In this equation, the amplitude = $\displaystyle a$ = half the difference between the deepest and shallowest positions. (So you can work out the value of $\displaystyle a$, from the information given.)

The period $\displaystyle = \frac{2\pi}{b}=$ the time for one complete 'cycle' = twice the time between the deepest and shallowest positions. (So you can work out the value of $\displaystyle b$.)

$\displaystyle d$ represents the average depth; so it's mid-way between the deepest and shallowest. $\displaystyle y$ then varies from $\displaystyle d+a$ to $\displaystyle d-a$.

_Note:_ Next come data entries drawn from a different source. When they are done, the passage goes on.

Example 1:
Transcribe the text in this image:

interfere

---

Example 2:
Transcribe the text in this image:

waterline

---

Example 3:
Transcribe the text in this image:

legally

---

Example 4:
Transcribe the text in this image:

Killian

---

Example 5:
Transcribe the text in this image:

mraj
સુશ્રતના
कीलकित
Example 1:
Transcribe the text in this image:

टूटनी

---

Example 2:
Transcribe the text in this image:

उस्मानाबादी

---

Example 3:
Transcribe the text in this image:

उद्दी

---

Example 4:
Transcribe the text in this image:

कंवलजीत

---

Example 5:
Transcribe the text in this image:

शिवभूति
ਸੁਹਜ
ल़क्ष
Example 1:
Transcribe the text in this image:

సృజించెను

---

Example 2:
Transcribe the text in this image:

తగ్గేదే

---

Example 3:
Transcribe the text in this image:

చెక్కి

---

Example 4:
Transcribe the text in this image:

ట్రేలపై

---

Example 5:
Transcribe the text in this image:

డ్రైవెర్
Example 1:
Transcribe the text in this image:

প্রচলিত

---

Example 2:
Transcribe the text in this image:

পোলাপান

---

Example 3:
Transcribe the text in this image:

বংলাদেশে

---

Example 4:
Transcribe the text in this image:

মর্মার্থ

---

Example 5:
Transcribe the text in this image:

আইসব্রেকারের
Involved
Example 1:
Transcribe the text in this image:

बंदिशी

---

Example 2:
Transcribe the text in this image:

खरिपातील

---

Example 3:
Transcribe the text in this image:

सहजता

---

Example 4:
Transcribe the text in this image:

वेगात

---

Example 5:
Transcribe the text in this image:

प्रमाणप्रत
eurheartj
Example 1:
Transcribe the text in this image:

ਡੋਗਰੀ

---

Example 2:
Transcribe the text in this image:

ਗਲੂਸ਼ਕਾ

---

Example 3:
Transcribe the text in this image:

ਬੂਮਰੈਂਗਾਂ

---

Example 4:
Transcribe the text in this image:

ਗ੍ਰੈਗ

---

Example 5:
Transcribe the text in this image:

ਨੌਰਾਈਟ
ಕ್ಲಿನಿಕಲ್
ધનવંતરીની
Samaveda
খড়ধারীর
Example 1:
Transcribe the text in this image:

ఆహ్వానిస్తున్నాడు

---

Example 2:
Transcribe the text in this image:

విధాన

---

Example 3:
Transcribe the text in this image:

$\displaystyle c$ is the phase shift; you can work it out (once you've found $\displaystyle a, b$ and $\displaystyle d$) if you know a value of $\displaystyle y$ at a certain time t. So plug $\displaystyle t = 4, y = -1000$ into your equation, and you're there.

• Mar 20th 2009, 06:28 AM
tictac
Need help with Trig Modeling
y = -400 sin (.628t -.943) - 600.

Quote:

Hello tictacThe equation you need will be something like

$\displaystyle y = a\sin b(t+c) +d$

In this equation, the amplitude = $\displaystyle a$ = half the difference between the deepest and shallowest positions. (So you can work out the value of $\displaystyle a$, from the information given.)
The period $\displaystyle = \frac{2\pi}{b}=$ the time for one complete 'cycle' = twice the time between the deepest and shallowest positions. (So you can work out the value of $\displaystyle b$.)
$\displaystyle d$ represents the average depth; so it's mid-way between the deepest and shallowest. $\displaystyle y$ then varies from $\displaystyle d+a$ to $\displaystyle d-a$.
$\displaystyle c$ is the phase shift; you can work it out (once you've found $\displaystyle a, b$ and $\displaystyle d$) if you know a value of $\displaystyle y$ at a certain time t. So plug $\displaystyle t = 4, y = -1000$ into your equation, and you're there.